It was the summer of 2020 when 46-year-old Shirley Antonelli began feeling fatigued.
The Port Hardy resident had swelling in her feet and hands, her lips would go purple and the skin on her hands and neck would become tight.
She saw many doctors but made little progress finding out what was wrong.
“I really felt like the system was failing me,” said Antonelli.
It it took until March 2021 for Antonelli to be diagnosed with a rare disease called scleroderma — which is known for being difficult to treat.
“So what’s happening is my lungs are producing fibres so that my lungs are turning to stone,” she told CHEK News via Zoom from her Port Hardy home Tuesday.
Shirley is now on oxygen 24/7 and the simplest of tasks are exhausting due to scleroderma’s effect on her immune system.
She will likely need a lung transplant, but in the meantime she’s been trying to get BC Pharmacare to cover an expensive drug called Rituximab that will slow the progression of the disease.
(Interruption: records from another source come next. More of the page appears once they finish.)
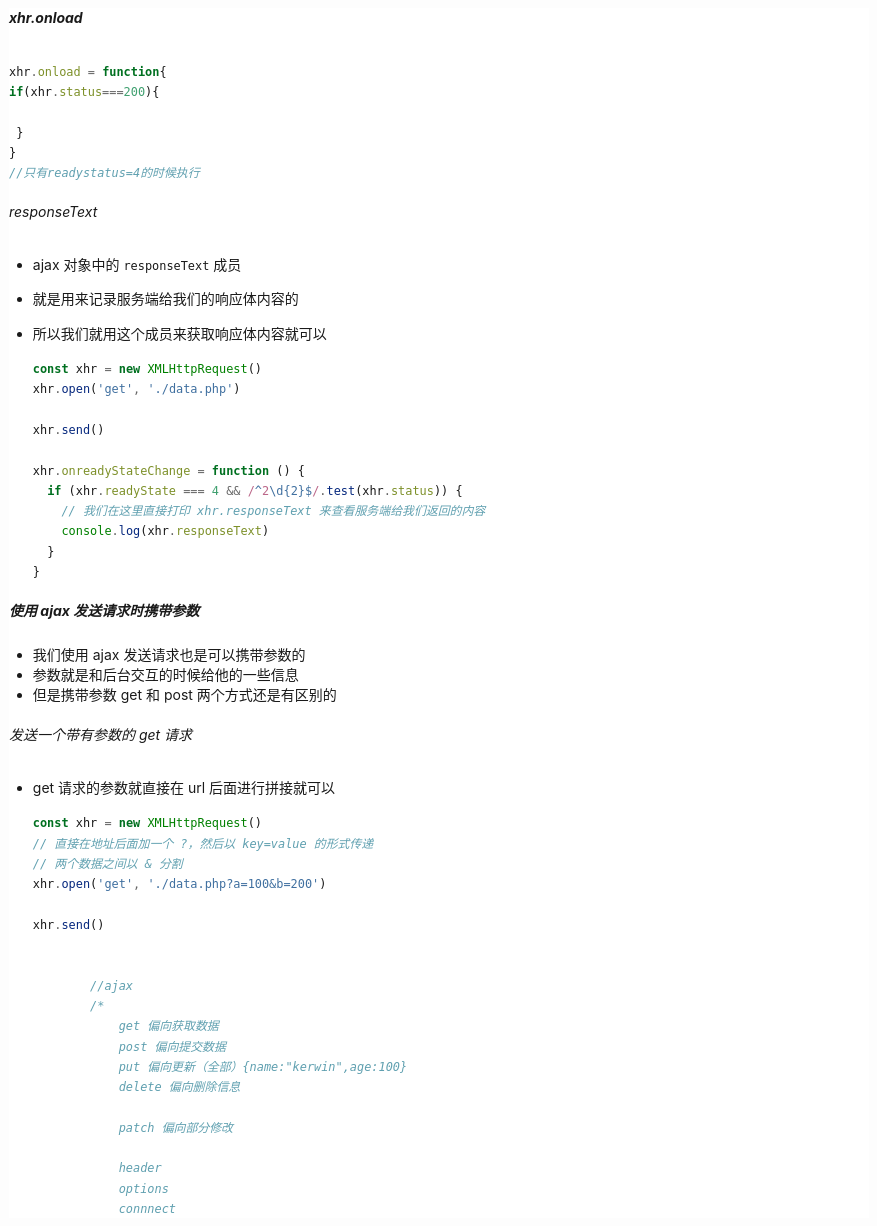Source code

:   

###### **xhr.onload**

```js
xhr.onload = function{
if(xhr.status===200){

 }
}
//只有readystatus=4的时候执行
```



###### responseText

- ajax 对象中的 `responseText` 成员

- 就是用来记录服务端给我们的响应体内容的

- 所以我们就用这个成员来获取响应体内容就可以

  ```javascript
  const xhr = new XMLHttpRequest()
  xhr.open('get', './data.php')
  
  xhr.send()
  
  xhr.onreadyStateChange = function () {
    if (xhr.readyState === 4 && /^2\d{2}$/.test(xhr.status)) {
      // 我们在这里直接打印 xhr.responseText 来查看服务端给我们返回的内容
      console.log(xhr.responseText)
    }
  }
  ```

  

##### 使用 ajax 发送请求时携带参数

- 我们使用 ajax 发送请求也是可以携带参数的
- 参数就是和后台交互的时候给他的一些信息
- 但是携带参数 get 和 post 两个方式还是有区别的



###### 发送一个带有参数的 get 请求

- get 请求的参数就直接在 url 后面进行拼接就可以

  ```javascript
  const xhr = new XMLHttpRequest()
  // 直接在地址后面加一个 ?，然后以 key=value 的形式传递
  // 两个数据之间以 & 分割
  xhr.open('get', './data.php?a=100&b=200')
  
  xhr.send()
  
  
          //ajax
          /*
              get 偏向获取数据
              post 偏向提交数据
              put 偏向更新（全部）{name:"kerwin",age:100}
              delete 偏向删除信息
  
              patch 偏向部分修改
  
              header
              options
              connnect
  ```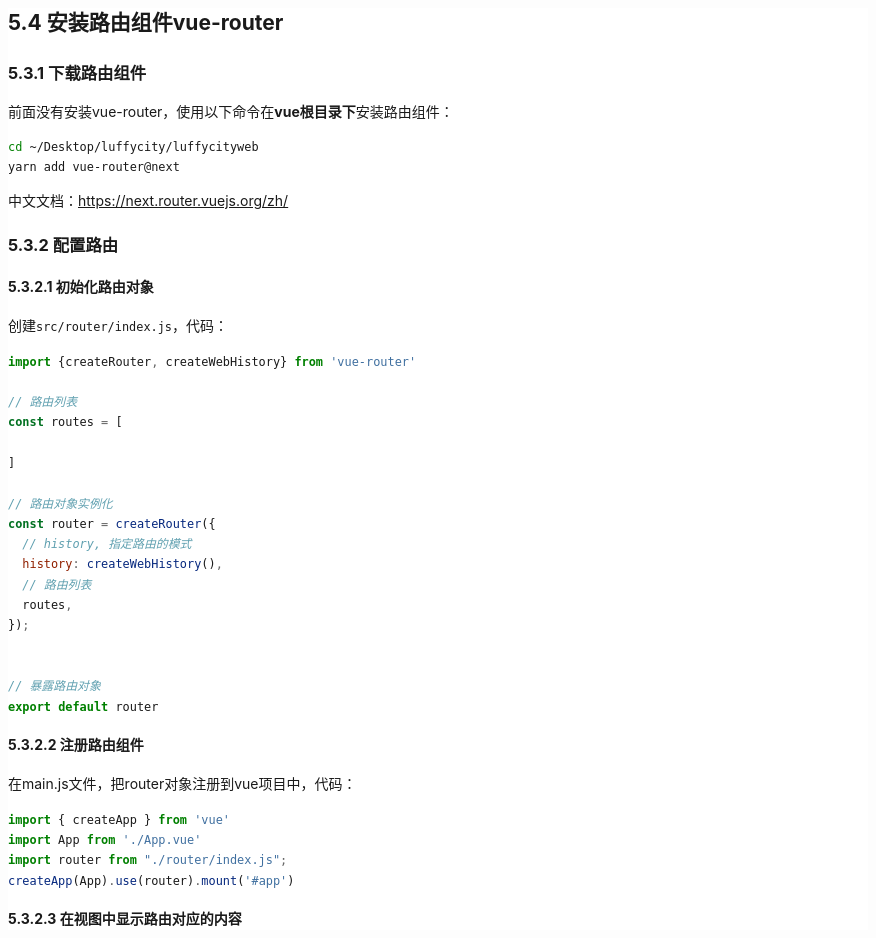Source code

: 

## 5.4 安装路由组件vue-router

### 5.3.1 下载路由组件

前面没有安装vue-router，使用以下命令在**vue根目录下**安装路由组件：

```bash
cd ~/Desktop/luffycity/luffycityweb
yarn add vue-router@next
```

中文文档：https://next.router.vuejs.org/zh/

### 5.3.2 配置路由

#### 5.3.2.1 初始化路由对象

创建`src/router/index.js`，代码：

```javascript
import {createRouter, createWebHistory} from 'vue-router'

// 路由列表
const routes = [

]

// 路由对象实例化
const router = createRouter({
  // history, 指定路由的模式
  history: createWebHistory(),
  // 路由列表
  routes,
});


// 暴露路由对象
export default router
```

#### 5.3.2.2 注册路由组件

在main.js文件，把router对象注册到vue项目中，代码：

```javascript
import { createApp } from 'vue'
import App from './App.vue'
import router from "./router/index.js";
createApp(App).use(router).mount('#app')
```



#### 5.3.2.3 在视图中显示路由对应的内容
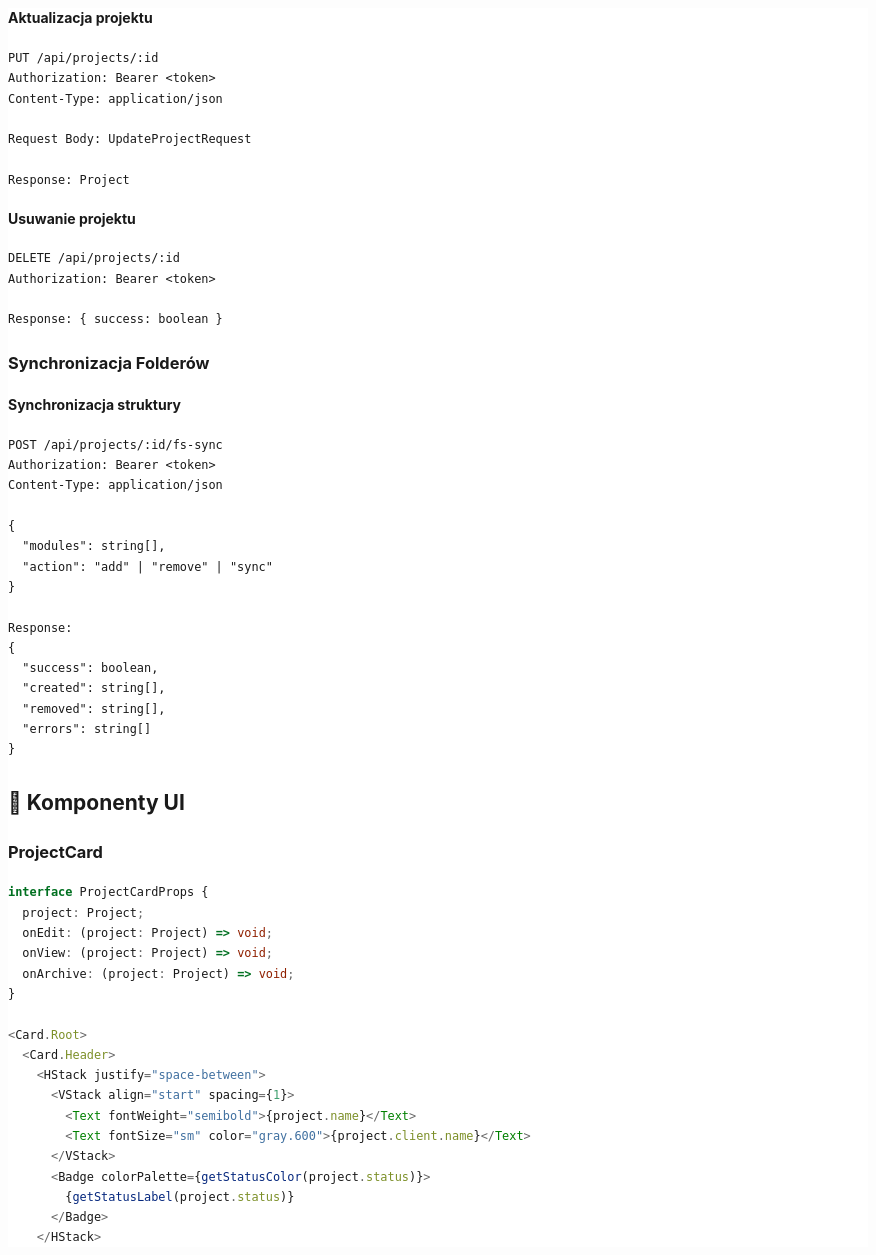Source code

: #### Aktualizacja projektu
```http
PUT /api/projects/:id
Authorization: Bearer <token>
Content-Type: application/json

Request Body: UpdateProjectRequest

Response: Project
```

#### Usuwanie projektu
```http
DELETE /api/projects/:id
Authorization: Bearer <token>

Response: { success: boolean }
```

### Synchronizacja Folderów

#### Synchronizacja struktury
```http
POST /api/projects/:id/fs-sync
Authorization: Bearer <token>
Content-Type: application/json

{
  "modules": string[],
  "action": "add" | "remove" | "sync"
}

Response:
{
  "success": boolean,
  "created": string[],
  "removed": string[],
  "errors": string[]
}
```

## 🎨 Komponenty UI

### ProjectCard
```typescript
interface ProjectCardProps {
  project: Project;
  onEdit: (project: Project) => void;
  onView: (project: Project) => void;
  onArchive: (project: Project) => void;
}

<Card.Root>
  <Card.Header>
    <HStack justify="space-between">
      <VStack align="start" spacing={1}>
        <Text fontWeight="semibold">{project.name}</Text>
        <Text fontSize="sm" color="gray.600">{project.client.name}</Text>
      </VStack>
      <Badge colorPalette={getStatusColor(project.status)}>
        {getStatusLabel(project.status)}
      </Badge>
    </HStack>
```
She applied for a Pharmacare Special Authority request in October but it was not approved.
Shirley and her husband were getting increasingly worried about how long it was taking to hear back after applying again.
“The timely manner it takes to get an answer is life-threatening for Shirley for sure because she’s having episodes that are happening more and more quicker and quicker and they’re actually getting worse,” said her husband Joseph Antonelli.
CHEK News contacted the Ministry of Health Tuesday to inquire about her application and before CHEK News recieved a response, Shirley got the call she had been waiting for.
“I got a call at two o’clock from Pharmacare to let me know that my prescription for Rituximab has been approved,” she said late Tuesday afternoon.
“I’m really happy for her and I thank you guys for making the call,” added Joseph.
Shirley is now waiting to hear what hospital she’ll have to go to for the IV infusion of the drug but is eager to start the first step toward healing from scleroderma.